PROBLEM DESCRIPTION: The answer must be an exact restatement of all the data.

· · · ·

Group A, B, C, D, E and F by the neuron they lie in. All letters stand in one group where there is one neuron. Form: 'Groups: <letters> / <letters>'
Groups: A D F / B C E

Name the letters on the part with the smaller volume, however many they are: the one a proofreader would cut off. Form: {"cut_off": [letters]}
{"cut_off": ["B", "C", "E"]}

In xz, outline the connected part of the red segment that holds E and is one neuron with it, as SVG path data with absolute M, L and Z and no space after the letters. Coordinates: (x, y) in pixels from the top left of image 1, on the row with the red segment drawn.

· · · ·

COMPLETED EXERCISE:
Group A, B, C, D, E and F by the neuron they lie in. All letters stand in one group where there is one neuron. Form: 'Groups: <letters> / <letters>'
Groups: A D F / B C E

Name the letters on the part with the smaller volume, however many they are: the one a proofreader would cut off. Form: {"cut_off": [letters]}
{"cut_off": ["B", "C", "E"]}

In xz, outline the connected part of the red segment that holds E and is one neuron with it, as SVG path data with absolute M, L and Z and no space after the letters. Coordinates: (x, y) in pixels from the top left of image 1, on the row with the red segment drawn.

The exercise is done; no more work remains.